Cronbach alpha coefficient expected in scale development and adaptation studies in literature is a debatable topic. Cronbach alpha reliability coefficient is only one of the reliability methods. It is not an absolute reliability scale. In some of the researches made in literature, it is stated that Cronbach alpha value should not be lower than 0.50.[44,45] Cronbach alpha values of all subscales of SCS were found to be above 0.50. Furthermore, in some of the studies Cronbach alpha values in between 0.40 and 0.60 are seen to reflect low reliability.[30,46] Cronbach alpha coefficients of subscales of Spiritual/Religious concerns, Health care concerns, Social/practical problems of SCS were determined to be within low reliability interval (Table 3).[30] Numbers of articles in these three subscales vary between 4 and 6. As the number of articles decrease, Cronbach alpha coefficient falls down. It is though that this is the reason why Cronbach alpha value of subscales with less number of articles is lower than that of subscales with higher number of articles. [46] Total Cronbach alpha value of SCS was found to be within the high reliability interval of 0.80–1.00 and it was specified as 0.918 (Table 3).[30]
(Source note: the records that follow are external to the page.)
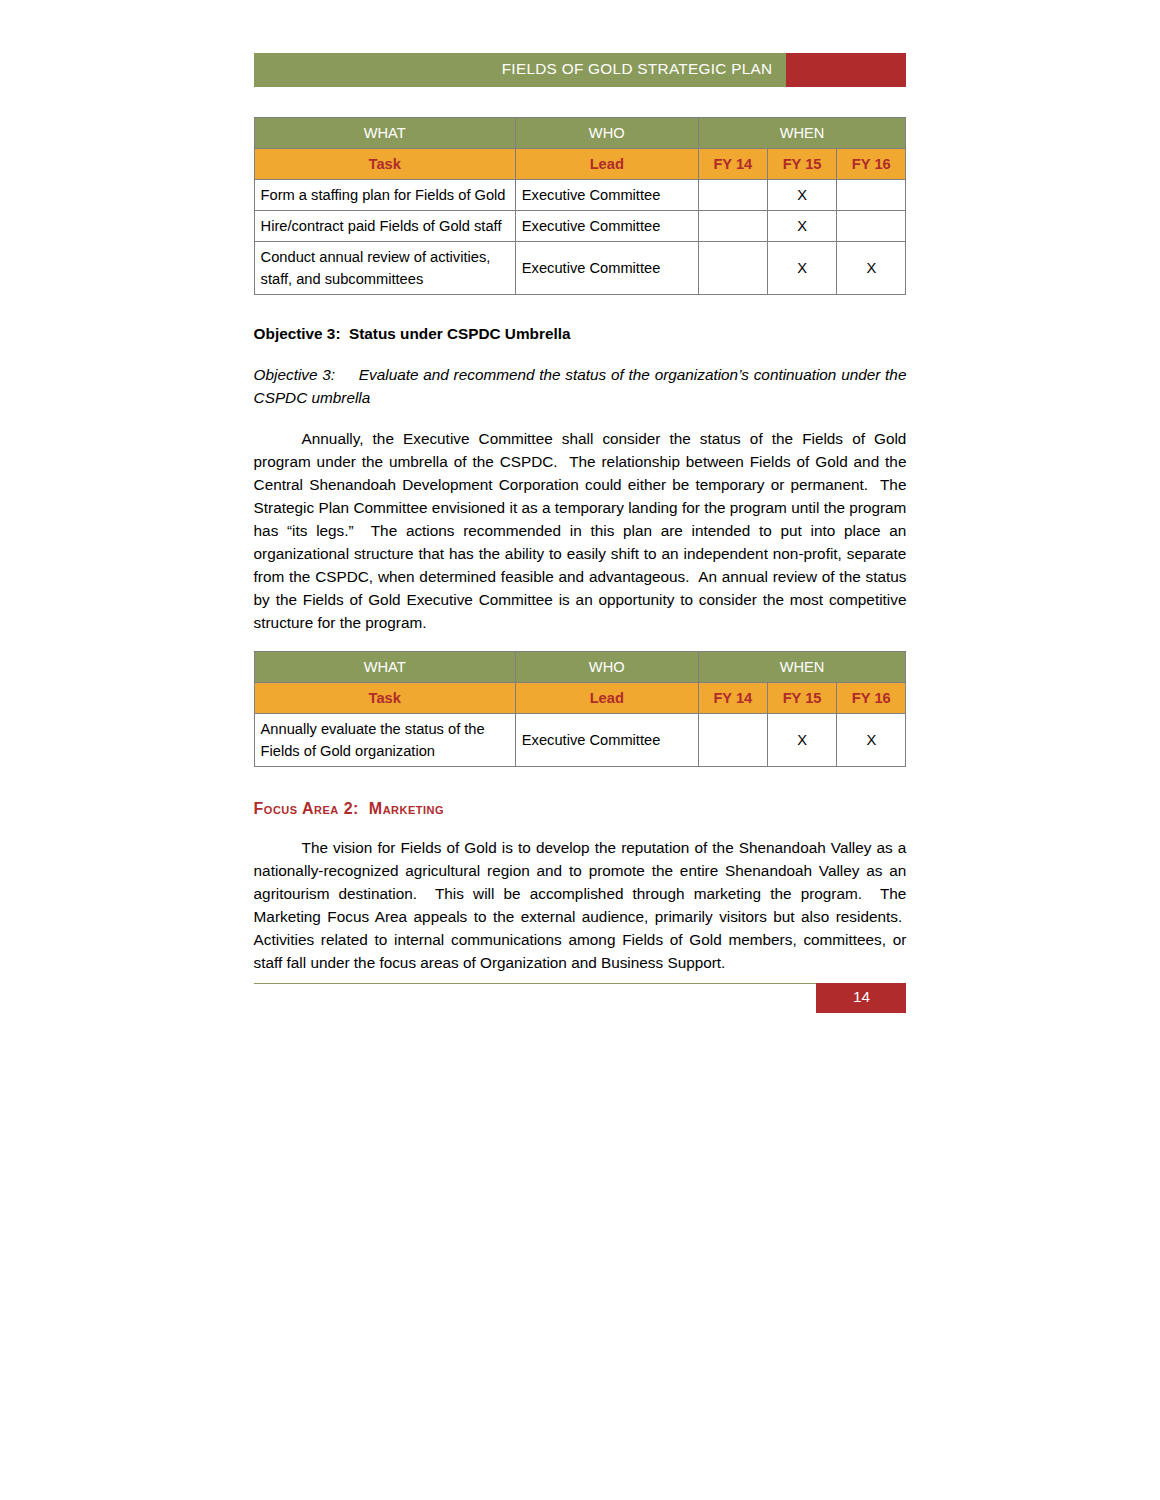FIELDS OF GOLD STRATEGIC PLAN
| WHAT | WHO | WHEN |
| --- | --- | --- |
| Task | Lead | FY 14 | FY 15 | FY 16 |
| Form a staffing plan for Fields of Gold | Executive Committee | | X | |
| Hire/contract paid Fields of Gold staff | Executive Committee | | X | |
| Conduct annual review of activities, staff, and subcommittees | Executive Committee | | X | X |
Objective 3: Status under CSPDC Umbrella
Objective 3: Evaluate and recommend the status of the organization’s continuation under the CSPDC umbrella
Annually, the Executive Committee shall consider the status of the Fields of Gold program under the umbrella of the CSPDC. The relationship between Fields of Gold and the Central Shenandoah Development Corporation could either be temporary or permanent. The Strategic Plan Committee envisioned it as a temporary landing for the program until the program has “its legs.” The actions recommended in this plan are intended to put into place an organizational structure that has the ability to easily shift to an independent non-profit, separate from the CSPDC, when determined feasible and advantageous. An annual review of the status by the Fields of Gold Executive Committee is an opportunity to consider the most competitive structure for the program.
| WHAT | WHO | WHEN |
| --- | --- | --- |
| Task | Lead | FY 14 | FY 15 | FY 16 |
| Annually evaluate the status of the Fields of Gold organization | Executive Committee | | X | X |
Focus Area 2: Marketing
The vision for Fields of Gold is to develop the reputation of the Shenandoah Valley as a nationally-recognized agricultural region and to promote the entire Shenandoah Valley as an agritourism destination. This will be accomplished through marketing the program. The Marketing Focus Area appeals to the external audience, primarily visitors but also residents. Activities related to internal communications among Fields of Gold members, committees, or staff fall under the focus areas of Organization and Business Support.
14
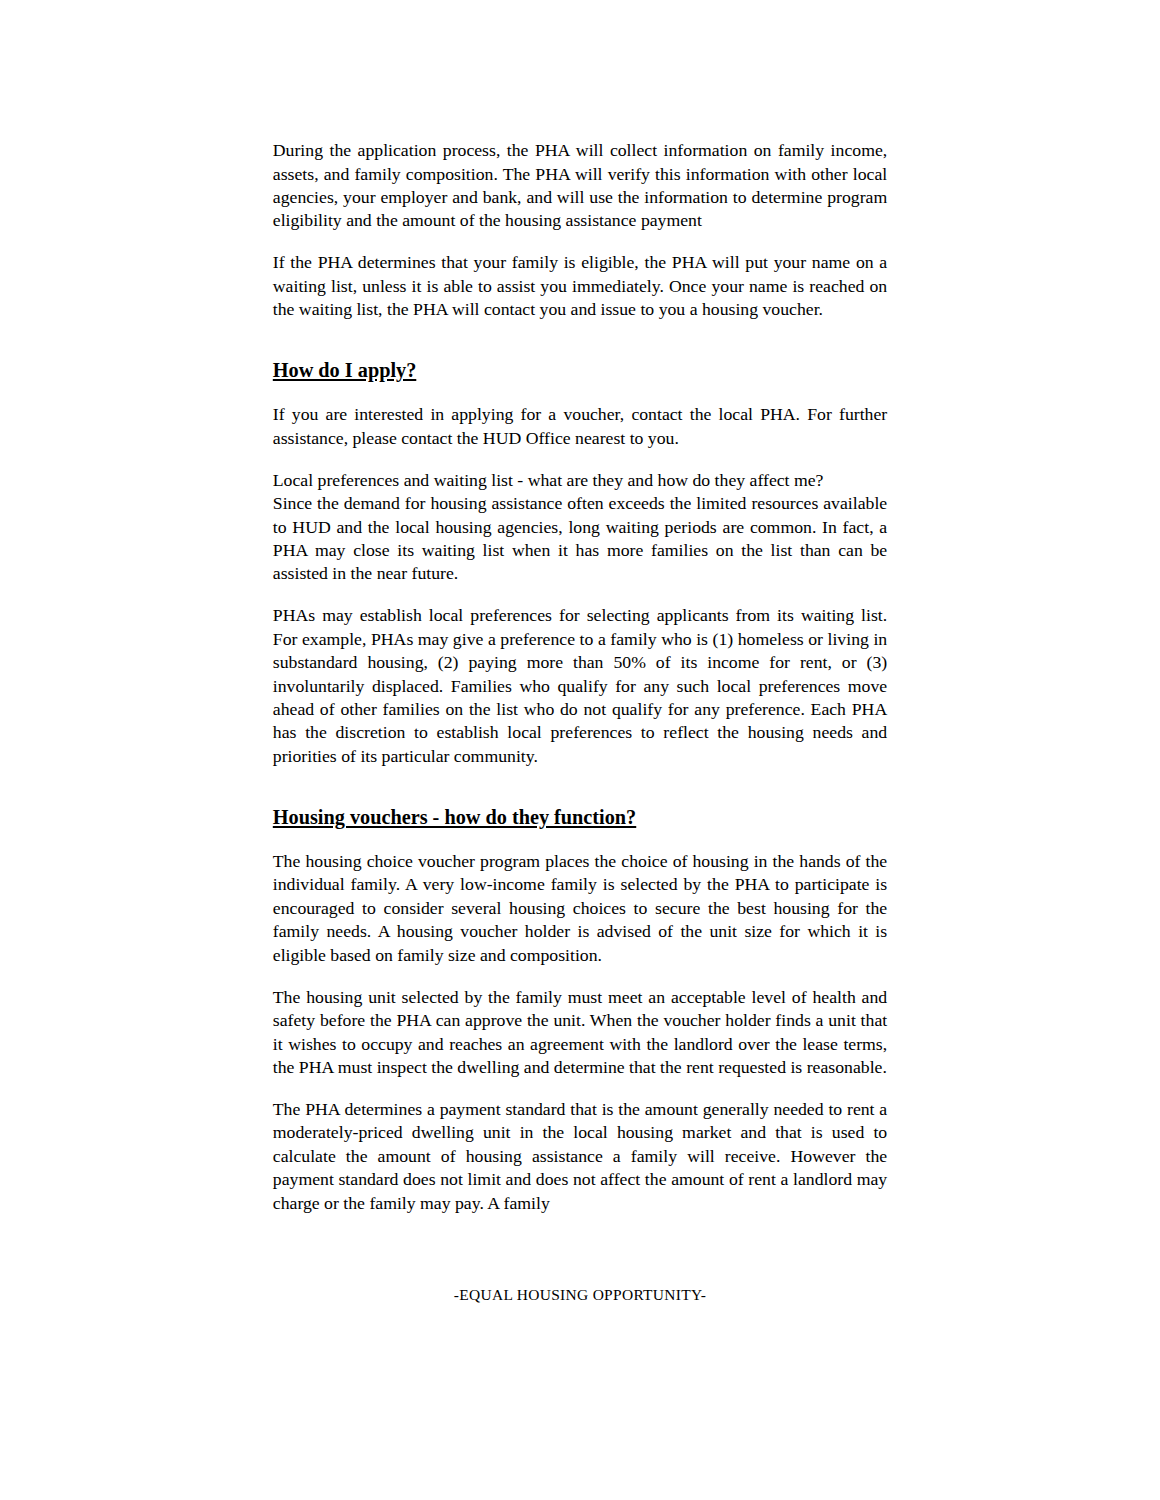During the application process, the PHA will collect information on family income, assets, and family composition. The PHA will verify this information with other local agencies, your employer and bank, and will use the information to determine program eligibility and the amount of the housing assistance payment
If the PHA determines that your family is eligible, the PHA will put your name on a waiting list, unless it is able to assist you immediately. Once your name is reached on the waiting list, the PHA will contact you and issue to you a housing voucher.
How do I apply?
If you are interested in applying for a voucher, contact the local PHA. For further assistance, please contact the HUD Office nearest to you.
Local preferences and waiting list - what are they and how do they affect me?
Since the demand for housing assistance often exceeds the limited resources available to HUD and the local housing agencies, long waiting periods are common. In fact, a PHA may close its waiting list when it has more families on the list than can be assisted in the near future.
PHAs may establish local preferences for selecting applicants from its waiting list. For example, PHAs may give a preference to a family who is (1) homeless or living in substandard housing, (2) paying more than 50% of its income for rent, or (3) involuntarily displaced. Families who qualify for any such local preferences move ahead of other families on the list who do not qualify for any preference. Each PHA has the discretion to establish local preferences to reflect the housing needs and priorities of its particular community.
Housing vouchers - how do they function?
The housing choice voucher program places the choice of housing in the hands of the individual family. A very low-income family is selected by the PHA to participate is encouraged to consider several housing choices to secure the best housing for the family needs. A housing voucher holder is advised of the unit size for which it is eligible based on family size and composition.
The housing unit selected by the family must meet an acceptable level of health and safety before the PHA can approve the unit. When the voucher holder finds a unit that it wishes to occupy and reaches an agreement with the landlord over the lease terms, the PHA must inspect the dwelling and determine that the rent requested is reasonable.
The PHA determines a payment standard that is the amount generally needed to rent a moderately-priced dwelling unit in the local housing market and that is used to calculate the amount of housing assistance a family will receive. However the payment standard does not limit and does not affect the amount of rent a landlord may charge or the family may pay. A family
-EQUAL HOUSING OPPORTUNITY-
The item-total correlation coefficient value of five items (13,18,24,28,48) of SCS was determined to be below 0.20. In literature, it is stated that item-total correlation value should be higher than 0.20.[30] Except for that of article 28 in this five items, the item-total correlation reliability coefficient of all of the items were found to be statistically meaningful (Table 4). As the reliability coefficient of articles with item-total correlation value lower than 0.20, the item-total correlation reliability coefficient was found to be statistically meaningful in the research conducted by Bilge (2006) as in this research, no processing was not to eliminate any articles.[47] Only the item-total correlation reliability coefficient (p=0.253) of article 28 which was calculated after item-total correlation was found to be statistically meaningless (Table 4). In literature it is specified that omission of an article damages the hypothetic structure of the original scale while adjusting a scale which was developed priory.[36,48] For this reason, no omission was made for article 28. The total item correlation value of this article will be reviewed again in the future studies to be conducted. In case similar results are obtained, omission of article could be made together with the scale owner by conducting a intercultural study and by repeating validity and reliability studies.[36,48]
As the relationship between measurements of SCS for the beginning study and for the one applied two weeks later was analyzed, the correlation value specifying the relation between all subscales and scale total score was found to be in the perfect reliability interval of 0.95 and 1.00 (Table 5).[30] With the correlation values found, the unchangeability of scale against time was proven.
Conclusion
The SCS is composed of six subscales and 48 questions in the total. After the adjusted study was conducted, it was proven that the scale is a valid and reliable measurement tool for this sampling group of Turkish community. It is recommended for the scale to be implemented for wider sampling groups in the future studies and for the item-total correlation correlation value of item 28 to be reviewed again. Additionally, on the original form of the scale, there are 8 pieces of clinical questions which were not included in the scale scoring. In the studies where the scale will be applied, these questions and the clinical questions could also be used to avoid any problems to be missed.
Disclosure Statement
The authors declare no conflicts of interest.